|Posted by Susan Shand on January 17, 2013 at 12:45 AM||comments (5)|
Isn’t it nice when you get free stuff? The first live renga I went to some people gave out printouts of their work, little booklets printed at home, containing a small collection of haiku or a previous renga, sequences or longer poems. It was a generous gift and I have kept them. Not so much simply because they were a gift but because for me at the time, that gift of poetry was symbolic of an internal acceptance that it really was Ok for me to be a poet. Poetry was something I had always done, but not something which identified me. I could, I decided, call myself a ‘poet’, I could spend time with people who were also called ‘poets’, I could take time out from other things to go away on my own and enjoy making poetry. When I look at those handouts now I can recall the feeling of pleasure and honour of that moment and renew that feeling of self-acceptance and self-definition.
In this new age of e-books and cheap or free downloads for Kindle etc, my passion for books is thwarted. Here, at my fingertips are hundreds of books ready to download and read, for nothing! Initially I thought it was wonderful and downloaded loads of stuff onto my new Kindle — only to find that most of it wasn’t on my bookshelves because it wasn’t worth buying. Great swathes of fiction never got past the first chapter before being deleted, some no farther than the first page. I struggled along with some books which I would never buy but thought I ought to read, Neitzsche was an early download from Gutenburg which is still on there, just. Its really useful for train journeys that one; because you can gaze out of the window, look as though you are pondering his torpid philosophy, and renew your faith in the beauty of the world at the same time. It doesn’t have quite the sting of wafting the book about so everyone can see the high level of your casual reading matter… but these days you are lucky if anyone is looking any further than their own electronic gadgets to even notice.
I discover that I miss the feel of holding a book, of owning new books that I can flip through for reference or snuggle up in bed with. There is nothing quite so wonderful as the smell of a library full of books. I always used to say that I was more interested in the contents than anything else; the wisdom or the poetry, the escape into other worlds, or the saunter through the adventure of other minds – but I find that is not entirely true. Occasionally there is something which is enduring, something which is so good that I want to physically own it. I want to see the words in real print and hear the pages turn, find a place for it on my shelves and take it down now and again to renew the joy and adventure of that first reading. Or to see new things which I hadn’t noticed before.
People say that the world of print books is dying. That we will all keep our reading matter in one small tablet along with our social lives, the music we like to listen to, the TV programmes we like to watch, and the games we play. They say that writing is as ephemeral as the news.
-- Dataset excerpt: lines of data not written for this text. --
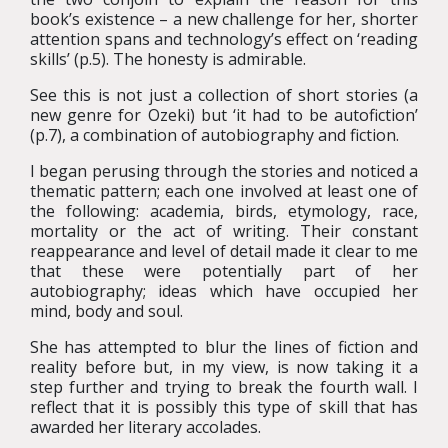
book’s existence – a new challenge for her, shorter
attention spans and technology’s effect on ‘reading
skills’ (p.5). The honesty is admirable.
See this is not just a collection of short stories (a
new genre for Ozeki) but ‘it had to be autofiction’
(p.7), a combination of autobiography and fiction.
I began perusing through the stories and noticed a
thematic pattern; each one involved at least one of
the following: academia, birds, etymology, race,
mortality or the act of writing. Their constant
reappearance and level of detail made it clear to me
that these were potentially part of her
autobiography; ideas which have occupied her
mind, body and soul.
She has attempted to blur the lines of fiction and
reality before but, in my view, is now taking it a
step further and trying to break the fourth wall.
I
reflect that it is possibly this type of skill that has
awarded her literary accolades.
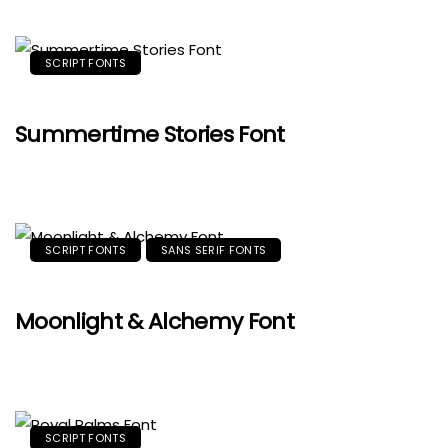
SCRIPT FONTS
Summertime Stories Font
SCRIPT FONTS
SANS SERIF FONTS
Moonlight & Alchemy Font
SCRIPT FONTS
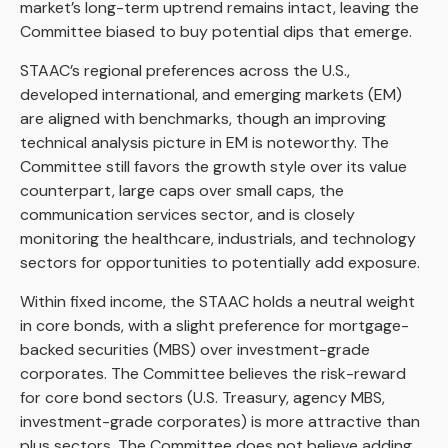
market’s long-term uptrend remains intact, leaving the
Committee biased to buy potential dips that emerge.
STAAC’s regional preferences across the U.S.,
developed international, and emerging markets (EM)
are aligned with benchmarks, though an improving
technical analysis picture in EM is noteworthy. The
Committee still favors the growth style over its value
counterpart, large caps over small caps, the
communication services sector, and is closely
monitoring the healthcare, industrials, and technology
sectors for opportunities to potentially add exposure.
Within fixed income, the STAAC holds a neutral weight
in core bonds, with a slight preference for mortgage-
backed securities (MBS) over investment-grade
corporates. The Committee believes the risk-reward
for core bond sectors (U.S. Treasury, agency MBS,
investment-grade corporates) is more attractive than
plus sectors. The Committee does not believe adding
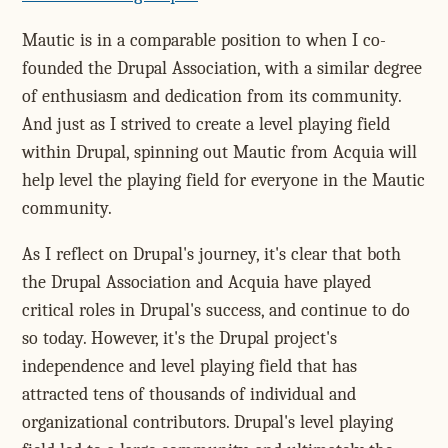
Mautic is in a comparable position to when I co-
founded the Drupal Association, with a similar degree
of enthusiasm and dedication from its community.
And just as I strived to create a level playing field
within Drupal, spinning out Mautic from Acquia will
help level the playing field for everyone in the Mautic
community.
As I reflect on Drupal's journey, it's clear that both
the Drupal Association and Acquia have played
critical roles in Drupal's success, and continue to do
so today. However, it's the Drupal project's
independence and level playing field that has
attracted tens of thousands of individual and
organizational contributors. Drupal's level playing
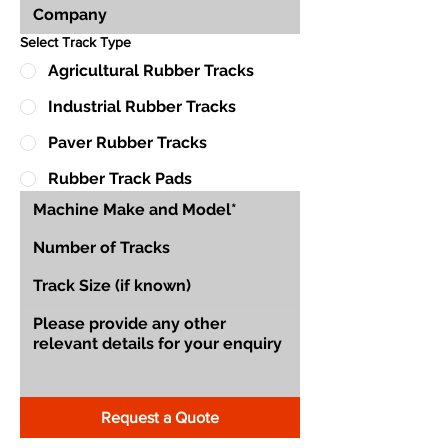
Select Track Type
Agricultural Rubber Tracks
Industrial Rubber Tracks
Paver Rubber Tracks
Rubber Track Pads
Request a Quote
I suppose in a sense that is true, if you look at the bookshelves in any charity shop you will see hundreds of books which, having been remaindered or once read, are discarded. Few of those books are worth a second read; yet there they are, with their author’s names attesting to their claim to call themselves an ‘author’ or a ‘writer’.
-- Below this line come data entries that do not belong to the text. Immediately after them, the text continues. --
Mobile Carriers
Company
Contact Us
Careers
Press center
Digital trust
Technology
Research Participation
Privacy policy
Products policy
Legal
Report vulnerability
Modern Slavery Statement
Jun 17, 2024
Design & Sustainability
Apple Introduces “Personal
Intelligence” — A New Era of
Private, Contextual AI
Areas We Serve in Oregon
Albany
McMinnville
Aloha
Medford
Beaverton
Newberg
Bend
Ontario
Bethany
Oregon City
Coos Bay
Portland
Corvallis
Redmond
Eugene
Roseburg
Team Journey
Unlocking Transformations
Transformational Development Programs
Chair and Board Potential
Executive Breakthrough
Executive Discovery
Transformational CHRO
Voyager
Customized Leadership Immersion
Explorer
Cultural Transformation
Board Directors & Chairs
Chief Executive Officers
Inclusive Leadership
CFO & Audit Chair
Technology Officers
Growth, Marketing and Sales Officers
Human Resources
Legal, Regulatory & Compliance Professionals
With the ease of electronic publishing, the e-book is becoming a popular and growing trend in the world of poetry; mostly because it is so difficult to get any publisher to even look at poetry without the title “Laureate” after your name. It is easier in the USA than in Britain, here there isn’t the same public acceptance of poetry outside of the children’s market. So e-publishing is often the only way for people to get their work in print to a wider audience. There is however, a trend which mirrors the print market. Amongst the single-read pdf’s and the trudge through the dust of someone’s infrequently visited and inadequately explored attic; there are rare examples which leap straight into my kitchen, into my heart and mind, and which I want to touch. I want to actually own and hold these works because I recognise that this is a real gift which will endure.
So I am still buying books, still planning more bookshelves, and looking forward to the revolution in publishing waking up to the enduring allure of the printed page beautifully bound; to when they return to printing the enduring and leave the ephemeral to their e-existence.